• Task to complete
Print every line of the records below word for word, changing nothing.

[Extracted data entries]
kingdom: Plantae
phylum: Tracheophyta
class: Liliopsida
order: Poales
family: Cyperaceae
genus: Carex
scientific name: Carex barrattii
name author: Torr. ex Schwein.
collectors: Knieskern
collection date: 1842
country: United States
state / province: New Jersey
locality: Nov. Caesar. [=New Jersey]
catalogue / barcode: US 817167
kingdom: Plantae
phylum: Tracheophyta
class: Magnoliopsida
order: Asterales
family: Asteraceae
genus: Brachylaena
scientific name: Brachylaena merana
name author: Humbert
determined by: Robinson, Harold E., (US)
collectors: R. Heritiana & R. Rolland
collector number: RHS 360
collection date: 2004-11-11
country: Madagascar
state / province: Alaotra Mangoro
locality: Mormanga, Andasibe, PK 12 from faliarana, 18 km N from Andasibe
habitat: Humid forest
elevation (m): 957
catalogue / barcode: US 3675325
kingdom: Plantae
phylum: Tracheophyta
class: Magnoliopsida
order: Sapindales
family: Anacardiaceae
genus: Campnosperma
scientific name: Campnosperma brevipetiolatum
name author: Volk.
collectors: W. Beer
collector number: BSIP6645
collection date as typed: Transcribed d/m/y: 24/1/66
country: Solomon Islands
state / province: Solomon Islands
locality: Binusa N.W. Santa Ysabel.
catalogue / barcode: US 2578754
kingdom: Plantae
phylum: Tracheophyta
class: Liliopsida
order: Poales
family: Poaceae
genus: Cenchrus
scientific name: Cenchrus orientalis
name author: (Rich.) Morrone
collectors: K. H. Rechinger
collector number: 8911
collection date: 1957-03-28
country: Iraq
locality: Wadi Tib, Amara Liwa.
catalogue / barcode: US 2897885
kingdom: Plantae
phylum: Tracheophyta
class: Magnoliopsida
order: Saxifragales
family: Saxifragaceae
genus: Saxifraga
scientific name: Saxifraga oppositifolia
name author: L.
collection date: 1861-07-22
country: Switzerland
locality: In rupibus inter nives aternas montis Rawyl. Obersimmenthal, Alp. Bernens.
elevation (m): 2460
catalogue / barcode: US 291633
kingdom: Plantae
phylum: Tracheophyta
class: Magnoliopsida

• Answer to the exercise
kingdom: Plantae
phylum: Tracheophyta
class: Liliopsida
order: Poales
family: Cyperaceae
genus: Carex
scientific name: Carex barrattii
name author: Torr. ex Schwein.
collectors: Knieskern
collection date: 1842
country: United States
state / province: New Jersey
locality: Nov. Caesar. [=New Jersey]
catalogue / barcode: US 817167
kingdom: Plantae
phylum: Tracheophyta
class: Magnoliopsida
order: Asterales
family: Asteraceae
genus: Brachylaena
scientific name: Brachylaena merana
name author: Humbert
determined by: Robinson, Harold E., (US)
collectors: R. Heritiana & R. Rolland
collector number: RHS 360
collection date: 2004-11-11
country: Madagascar
state / province: Alaotra Mangoro
locality: Mormanga, Andasibe, PK 12 from faliarana, 18 km N from Andasibe
habitat: Humid forest
elevation (m): 957
catalogue / barcode: US 3675325
kingdom: Plantae
phylum: Tracheophyta
class: Magnoliopsida
order: Sapindales
family: Anacardiaceae
genus: Campnosperma
scientific name: Campnosperma brevipetiolatum
name author: Volk.
collectors: W. Beer
collector number: BSIP6645
collection date as typed: Transcribed d/m/y: 24/1/66
country: Solomon Islands
state / province: Solomon Islands
locality: Binusa N.W. Santa Ysabel.
catalogue / barcode: US 2578754
kingdom: Plantae
phylum: Tracheophyta
class: Liliopsida
order: Poales
family: Poaceae
genus: Cenchrus
scientific name: Cenchrus orientalis
name author: (Rich.) Morrone
collectors: K. H. Rechinger
collector number: 8911
collection date: 1957-03-28
country: Iraq
locality: Wadi Tib, Amara Liwa.
catalogue / barcode: US 2897885
kingdom: Plantae
phylum: Tracheophyta
class: Magnoliopsida
order: Saxifragales
family: Saxifragaceae
genus: Saxifraga
scientific name: Saxifraga oppositifolia
name author: L.
collection date: 1861-07-22
country: Switzerland
locality: In rupibus inter nives aternas montis Rawyl. Obersimmenthal, Alp. Bernens.
elevation (m): 2460
catalogue / barcode: US 291633
kingdom: Plantae
phylum: Tracheophyta
class: Magnoliopsida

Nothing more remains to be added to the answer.